Gast has never made a scent before, but her work will join a growing body of smell-based artwork around the world. She will begin the project with a two-week residency at the Institute for Art and Olfaction in Los Angeles.
This non-profit is the brainchild of Saskia Wilson-Brown, a refugee of the television industry. Wilson-Brown was growing increasingly tired of the “churn and burn of media” when a friend gave her a book on perfume. She became fascinated, and wanted to learn more about the production process—which turned out not to be so easy. It was a “closed industry,” she said, and information was hard to come by. This difficulty inspired her to start the IAO, an art center that educates the public about scent and supports scent-based art.
“I’m not particularly interested in perfume as a product to consume, but more as a method for communication that’s been underutilized,” says Wilson-Brown. “Especially in the art context.”
Underutilized, yes, but using scent in art has precedence. Marcel Duchamp explored scent and gender in his 1921 piece “Eau de Voilette”, and in 1902 a man named Sadakichi Hartmann created a “scent concert” called “A Trip to Japan in Sixteen Minutes.” The concert was composed of a series of scent-soaked cloth held in front of electric fans. The IAO undertook a re-staging of this production in 2014, but in a far more high-tech fashion, they used specially-made scent distribution machines.
There has been a steady uptick in scent-based art in the last three or four years, according to Wilson-Brown. She says it is a medium that appeals to artists because it is both visceral and ephemeral, and because it requires a certain level of technical skill to pull off. And, of course, artists like to push boundaries.
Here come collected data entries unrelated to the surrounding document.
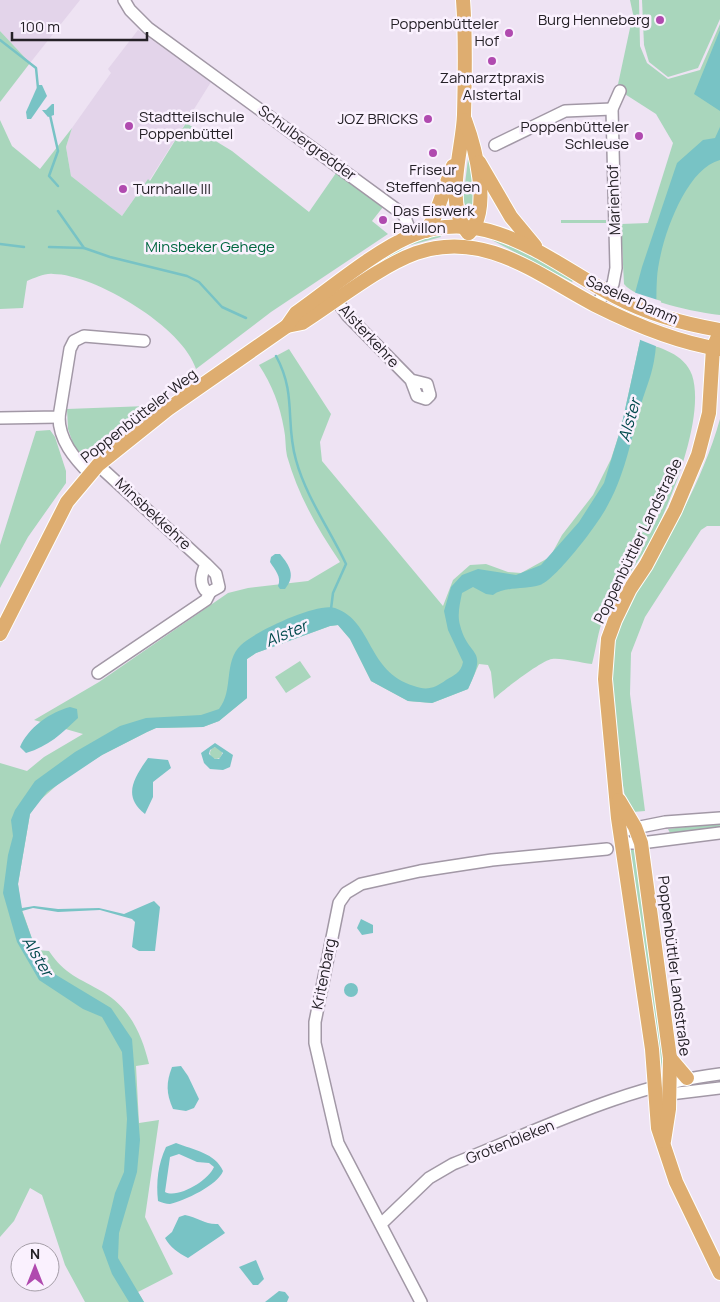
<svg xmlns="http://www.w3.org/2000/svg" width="720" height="1302" viewBox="0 0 720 1302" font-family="Manrope,sans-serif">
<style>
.built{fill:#e3d4ea}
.green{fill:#a9d6bc}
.water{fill:#78c3c5;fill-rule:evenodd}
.pier{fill:#eee3f3}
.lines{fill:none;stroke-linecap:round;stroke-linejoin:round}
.stream{stroke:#78c3c5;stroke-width:2.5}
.minor-casing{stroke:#a298a6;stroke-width:14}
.major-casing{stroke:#fff;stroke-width:16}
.minor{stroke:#fff;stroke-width:11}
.major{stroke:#dead70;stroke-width:14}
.poi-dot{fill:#b04aaf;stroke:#faf1fe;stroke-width:2}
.labels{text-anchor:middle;stroke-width:5;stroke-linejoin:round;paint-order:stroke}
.poi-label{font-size:15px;fill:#252127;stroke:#faf1fe;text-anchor:end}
.street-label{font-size:15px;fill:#252127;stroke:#faf1fe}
.park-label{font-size:15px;fill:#006740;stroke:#faf1fe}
.water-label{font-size:16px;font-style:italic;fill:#024a4d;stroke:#faf1fe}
</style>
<rect width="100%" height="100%" fill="#eee3f3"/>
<g class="built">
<polygon points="0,0 80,0 30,63 0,31"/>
<polygon points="138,30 211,82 149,181 148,179 122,216 71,176 66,147 72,128 111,73 108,69"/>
</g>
<g class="green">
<path d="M630,0H639L640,46L647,63L668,79L700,70L720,24V315C699,313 636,300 624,284L621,224L648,223L673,143L656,114L617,89L633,14Z"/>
<polygon points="642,0 720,0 720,19 698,68 668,77 649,62 644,45"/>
<polygon points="0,31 30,63 0,102"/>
<path d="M0,120L12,146L40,169L72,128L66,147L71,176L122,216L148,179L150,181L186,123L232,151L309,212L336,173L383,207L372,221L388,234L271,312L196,369C184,328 95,274 53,274C45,273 35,278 27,281L23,308L0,309Z"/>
<polygon points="468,159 471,159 476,204 465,205 463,200"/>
<rect x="561" y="220" width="45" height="3"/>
<polygon points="439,234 441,237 407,246 376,268 376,265 409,242"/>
<polygon points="484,236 513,243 574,279 572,282"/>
<path d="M640,341C660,348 684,353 692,375C706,417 669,508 648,545C634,569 615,591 604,616C598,631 596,649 592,664C580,663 564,658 552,659C542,660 502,691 494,699L491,672L488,665L479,664L468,689L432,703L408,701L371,681L350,639L338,625L330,626L256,653L247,659V698L219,721L203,727L156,728L147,732L102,755L65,778L38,802L30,814L18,884L21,907L36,950L49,951C65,975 79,978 103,992C130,1008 142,1035 149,1064L136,1066L139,1123L159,1120L145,1217L173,1274L138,1292L144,1302H85L65,1265L42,1195L30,1188L14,1221L0,1237V763L27,771L44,757L83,734L34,720L99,682L228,593L248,588L308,581L340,562C317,528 298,495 287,456C285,447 286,438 284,429C280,405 272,385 259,365L289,349L331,414L320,442L322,461L443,606L453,580L470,565L486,564L508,572L521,573L550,557L562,535L593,495L611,459L621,428Z"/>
<polygon points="147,406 103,442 89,457 77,455 68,429 67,409"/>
<path d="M720,419V526H707L701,530L645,617L631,653L630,694L645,811L633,812L625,797C618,754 603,680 614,638C620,614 637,593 650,571C677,523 705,473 720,419Z"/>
<polygon points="50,430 55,437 66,471 66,483 28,537 0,588 0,545 36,431"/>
<polygon points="300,661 311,677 286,693 275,677"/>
<circle cx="216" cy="753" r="6"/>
<polygon points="720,823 720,827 670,833 668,829"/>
<polygon points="629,847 636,848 664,1047 664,1070 662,1070 656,1023 648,990"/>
</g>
<g class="water">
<polygon points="720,30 720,111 694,94"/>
<polygon points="38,85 42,85 47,96 31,119 27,119 26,112"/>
<polygon points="52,104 54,104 54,115 48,117 42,110 46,110"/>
<path d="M720,127V160C684,169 659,245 657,278C655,306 659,334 654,361C651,378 644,393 640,408C630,444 623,483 602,515C593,530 555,580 540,585C525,590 505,586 493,595L486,594L473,587L462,593C460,603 457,615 460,625C469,660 489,645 468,689L432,703L408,701L371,681L350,639L338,625L330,626L256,653L247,659V698L219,721L203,727L156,728L147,732L102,755L47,792L30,814L18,884L22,908L34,906L58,909L99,908L124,914L154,901L160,907L155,951H139L132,947L135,922L132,919L100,910L58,912L33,908L22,911L36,950L48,970L111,1008L132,1039L140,1140L137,1172L119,1233L118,1258L144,1302H129L112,1274L102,1247L115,1193L124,1172L127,1119L122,1052L102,1017L83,1009L39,980L17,942L3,893L8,855L13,836L11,820L15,810L35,781L75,752L120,726L146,718L201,715L219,709C234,690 223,662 241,645C254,632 317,602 335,608C374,622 366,671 414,686C427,691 435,688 446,680C454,675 461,673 463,662L448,630L444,611L451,587L462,575L478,569L516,575L541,565L579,522L604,483L621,428L640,341L635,293L642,267L677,163L703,140L715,138Z"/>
<path d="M275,554H280C290,566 296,576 285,589H280L278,586C282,577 275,570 270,562L271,557Z"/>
<path d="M70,707L77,709L78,718C61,734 49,746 26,753L20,747C28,728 50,712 70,707Z"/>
<path d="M215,743L233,755L230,767L223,770L210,769L204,763L201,753ZM215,747L223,753L219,759H215L209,754L210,750Z"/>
<path d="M148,758L168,760L171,768L153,782V797L145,814C122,796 134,778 148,758Z"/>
<polygon points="361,919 373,925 373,933 362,935 357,928"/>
<circle cx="351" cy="990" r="7"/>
<path d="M181,1066L188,1076L199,1099L194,1108L186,1111L173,1109C166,1093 166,1083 172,1067Z"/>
<path d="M176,1143C194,1150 215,1153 223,1171C218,1185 184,1201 170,1204C166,1204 161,1202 158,1201C156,1182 158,1164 166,1147ZM179,1154L197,1162L209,1163L214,1167C209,1180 178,1199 165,1192L170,1157Z"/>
<path d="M185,1215C197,1217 206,1225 218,1224L225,1233L188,1258C178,1253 170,1247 165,1238L172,1232L179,1217Z"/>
<polygon points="256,1260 264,1279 258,1285 253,1285 239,1267"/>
<polygon points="279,1291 285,1292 289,1297 287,1302 265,1302"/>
</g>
<polygon class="pier" points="633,292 661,301 658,347 638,339"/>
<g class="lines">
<g class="stream">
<polyline points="0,40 36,68 38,88"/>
<polyline points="50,115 58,151 49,176 58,186"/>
<polyline points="58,211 84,248 110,257 187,276 199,282 222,307 246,318"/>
<polyline points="0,244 24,247"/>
<polyline points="49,247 84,248"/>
<path d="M276,356C297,394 285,423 296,460C306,497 330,530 346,564L333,593L331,609"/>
</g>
<defs>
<g id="minor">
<polyline points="124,0 130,10 148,28 404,215 412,236"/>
<polyline points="495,145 565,111 612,109"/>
<polyline points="331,293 347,315 411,380 417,396 426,399 430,395 427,384 411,380"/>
<polyline points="595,305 613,284 616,268 612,109 620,91"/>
<path d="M59,417C59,440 74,458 90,474"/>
<polyline points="0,418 59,417 70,349 74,341 84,336 144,341"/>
<path d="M98,465L206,564C202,573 199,582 205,590L210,592L219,587L216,574L206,564"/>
<polyline points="98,673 206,600 210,592"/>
<polyline points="620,831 665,822 720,818"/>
<polyline points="622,843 641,843 720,833"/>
<polyline points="662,1091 670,1094 720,1088"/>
<path d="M381,1224L429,1178L453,1164C539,1130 628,1085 720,1074"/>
<polyline points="421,1302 338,1143 315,1043 315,1022 339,903 346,893 361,884 420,871 492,860 607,849"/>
</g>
<g id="major">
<path d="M463,0C466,38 465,77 464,115C463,150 443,203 468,233"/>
<path d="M465,120C475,147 492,210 469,233"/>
<polyline points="479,162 511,217 535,246"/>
<polyline points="426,231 434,218 453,166"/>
<path d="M287,326L302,323C335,302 380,266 416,253C484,229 538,275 595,305C633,324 678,343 720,349"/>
<polyline points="720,332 713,348 709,413 698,455 675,510 646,565 630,589 615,620 608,639 605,679 618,818 652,1049 658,1128 676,1182 720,1273"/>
<path d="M0,634L67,502L98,465L168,409L287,326L296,313C330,289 376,250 413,235C489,204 553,264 616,297C648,314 684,324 720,330"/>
<polyline points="619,800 635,827 641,843 670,1058 669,1109 664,1141"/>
<polyline points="670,1058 687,1078"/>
</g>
</defs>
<use href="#minor" class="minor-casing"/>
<use href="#major" class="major-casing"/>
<use href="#minor" class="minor"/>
<use href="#major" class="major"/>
</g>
<g class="poi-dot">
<circle cx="660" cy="20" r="5"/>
<circle cx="509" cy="33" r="5"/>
<circle cx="492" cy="61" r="5"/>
<circle cx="428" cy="119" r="5"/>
<circle cx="129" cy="126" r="5"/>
<circle cx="639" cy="136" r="5"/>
<circle cx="433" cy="153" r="5"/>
<circle cx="123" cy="189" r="5"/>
<circle cx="383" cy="220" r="5"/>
</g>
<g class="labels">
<g class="poi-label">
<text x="650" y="25">Burg Henneberg</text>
<text x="499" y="29">Poppenbütteler<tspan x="499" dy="17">Hof</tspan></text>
<text x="492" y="83" text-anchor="middle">Zahnarztpraxis<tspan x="492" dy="17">Alstertal</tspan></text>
<text x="139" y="122" text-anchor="start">Stadtteilschule<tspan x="139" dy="17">Poppenbüttel</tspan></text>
<text x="418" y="124">JOZ BRICKS</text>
<text x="629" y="132">Poppenbütteler<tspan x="629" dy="17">Schleuse</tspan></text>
<text x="433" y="175" text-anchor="middle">Friseur<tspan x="433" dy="17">Steffenhagen</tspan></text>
<text x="133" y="194" text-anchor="start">Turnhalle III</text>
<text x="393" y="216" text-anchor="start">Das Eiswerk<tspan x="393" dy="17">Pavillon</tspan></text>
</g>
<g class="street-label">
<text transform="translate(307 143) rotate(36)" y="5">Schulbergredder</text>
<text transform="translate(614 200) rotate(-92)" y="5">Marienhof</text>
<text transform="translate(632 300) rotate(24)" y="5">Saseler Damm</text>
<text transform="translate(369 336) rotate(47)" y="5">Alsterkehre</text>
<text transform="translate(139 416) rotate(-38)" y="5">Poppenbütteler Weg</text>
<text transform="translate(153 514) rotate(43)" y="5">Minsbekkehre</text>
<text transform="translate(638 541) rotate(-64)" y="5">Poppenbüttler Landstraße</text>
<text transform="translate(674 966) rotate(83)" y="5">Poppenbüttler Landstraße</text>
<text transform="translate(324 974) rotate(-79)" y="5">Kritenbarg</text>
<text transform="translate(510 1142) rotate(-22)" y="5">Grotenbleken</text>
</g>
<g class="park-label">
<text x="210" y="252">Minsbeker Gehege</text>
</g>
<g class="water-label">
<text transform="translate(629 420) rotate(-74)" y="6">Alster</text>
<text transform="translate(286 633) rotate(-23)" y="6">Alster</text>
<text transform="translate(38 956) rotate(59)" y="6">Alster</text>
</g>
</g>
<g transform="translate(35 1267)"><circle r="24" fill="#faf1fe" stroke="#a59ea8"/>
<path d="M0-4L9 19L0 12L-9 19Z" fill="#b04aaf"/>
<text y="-8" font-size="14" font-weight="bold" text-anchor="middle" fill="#252127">N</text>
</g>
<path d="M12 32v8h135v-8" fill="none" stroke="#252127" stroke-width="2.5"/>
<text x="20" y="32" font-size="15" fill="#252127" stroke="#faf1fe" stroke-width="4" paint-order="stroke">100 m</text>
</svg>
Saskia-Wilson says “conceptually, bad smells are interesting for people.” A 2014 exhibit at The Museum of the Image in the Netherlands called “Famous Death” featured the imagined scentscapes of celebrity deaths and included smells that mimicked cocaine and a sewer pipe.
Castoreum isn't nearly so unpleasant, says Gast, although it's not exactly enticing. It’s “sort of musky but it doesn’t smell like rose petals.” It is dusty, fruity and not very strong, she adds.
Gast’s residency at IAO begins September 28. Gast will kick off the public portion of her project with a talk at IAO in October, followed by a gallery show in New York in November. She plans to incorporate the scents she creates into sculptures, as well as perfumed inserts that will be distributed in a periodical that gallery-goers can take home. Next year, the scents will be distributed in North and South America.
Gast says she is not hoping for any specific response from her beaver subjects, although she did raise one intriguing possibility. In one smell experiment, she says, a scientist built an artificial scent mound in a beaver’s territory, and the beaver “tore it down and made four really big scent mounds of their own around it.” Those mounds would not have existed if the scientist hadn’t intervened.
“Something that could happen as a result of the experiment,” says Gast, “is that we could influence them to build sculptures.” Maybe Tierra del Fuego will feel better about its invasive beavers if they all turn out to be artists at heart.